| Verilen Metin |
Muhalefet küfür dilinde neden ısrar ediyor? Kılıçdaroğlu'nun kafasındaki aday Gül mü?
Meclis’te CHP Genel Başkanı Kemal Kılıçdaroğlu'nun tepki çeken el hareketindeki amacı ne? ABD Ankara Büyükelçisi Akşener ve Kılıçdaroğlu'nu neden ziyaret etti? ABD elçisi muhalefete aday olarak Kemal Dervişi mi önerdi? CHP ve İYİ Parti'de adaylık krizi mi yaşanıyor? Ekrem İmamoğlu ve Mansur Yavaş Mersin mitingine neden çağrılmadı? Kılıçdaroğlu'nun kafasındaki aday Gül mü? Gündemin öne çıkan konularını A Haber canlı yayınına katılan AK Parti Merkez Disiplin Kurulu Üyesi avukat Mehmet Sarı, Kamuoyu araştırmacısı İhsan Aktaş ve Ankara Hacı Bayram Veli Üniversitesi Öğretim Üyesi Zakir Avşar değerlendirdi.
- Özel Haber
- Giriş Tarihi: 07.12.2021 | 13:11
- Güncelleme Tarihi: 07.12.2021 | 13:16
AK Parti Merkez Disiplin Kurulu Üyesi avukat Mehmet Sarı'nın açıklamaları:
"Kemal bey gündem olup konuşulmak istiyor. Bunu da bu tür absürt çıkışlarla yapıyor. Normal şartlarda TBBM de çok alışılagelmiş bir hareket değil. İşin esası siyasi partilerin doğrudan rakiplerini muhatap alıp onların zafiyetlerini dile getirerek siyaset yapar.

| Kaynak Kayıtlar |

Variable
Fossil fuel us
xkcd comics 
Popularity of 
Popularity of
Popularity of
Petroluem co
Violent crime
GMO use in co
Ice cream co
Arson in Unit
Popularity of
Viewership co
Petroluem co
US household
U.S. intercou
...
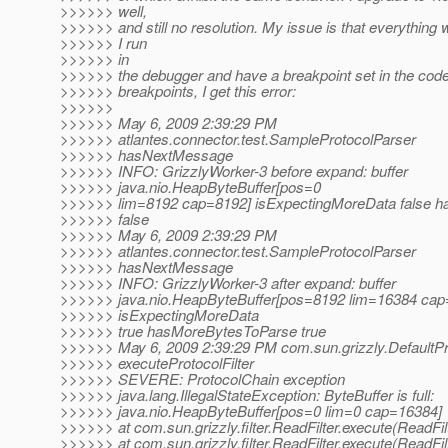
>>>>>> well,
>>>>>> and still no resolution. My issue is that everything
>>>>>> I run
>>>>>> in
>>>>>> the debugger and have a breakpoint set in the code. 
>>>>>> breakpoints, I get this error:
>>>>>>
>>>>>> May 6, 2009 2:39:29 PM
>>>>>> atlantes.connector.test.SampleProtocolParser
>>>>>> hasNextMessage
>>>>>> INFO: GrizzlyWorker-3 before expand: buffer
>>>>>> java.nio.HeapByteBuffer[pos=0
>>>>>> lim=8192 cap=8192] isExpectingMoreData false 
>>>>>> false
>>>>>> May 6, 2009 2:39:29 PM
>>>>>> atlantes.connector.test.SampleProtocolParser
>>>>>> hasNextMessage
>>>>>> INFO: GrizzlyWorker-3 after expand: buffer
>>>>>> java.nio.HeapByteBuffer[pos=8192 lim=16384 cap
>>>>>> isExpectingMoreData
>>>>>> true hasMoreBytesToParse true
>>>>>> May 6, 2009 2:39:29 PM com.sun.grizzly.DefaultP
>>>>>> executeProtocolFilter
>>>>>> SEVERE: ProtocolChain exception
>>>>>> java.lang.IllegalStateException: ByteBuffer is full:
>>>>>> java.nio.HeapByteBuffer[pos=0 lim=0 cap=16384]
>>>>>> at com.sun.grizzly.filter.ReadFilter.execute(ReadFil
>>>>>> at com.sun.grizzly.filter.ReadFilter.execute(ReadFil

| Görev Amacı |
Muhalefetin adaylık tartışmasını ele alan metinde "- Özel Haber" ile "getirerek siyaset yapar." arasındaki bölümü, iki uç da dahil olmak üzere, hiçbir değişiklik yapmadan döndürün. Yanıtlarınızı yalnızca metne dayandırın.

| Alıştırma Çıktısı |
- Özel Haber
- Giriş Tarihi: 07.12.2021 | 13:11
- Güncelleme Tarihi: 07.12.2021 | 13:16
AK Parti Merkez Disiplin Kurulu Üyesi avukat Mehmet Sarı'nın açıklamaları:
"Kemal bey gündem olup konuşulmak istiyor. Bunu da bu tür absürt çıkışlarla yapıyor. Normal şartlarda TBBM de çok alışılagelmiş bir hareket değil. İşin esası siyasi partilerin doğrudan rakiplerini muhatap alıp onların zafiyetlerini dile getirerek siyaset yapar.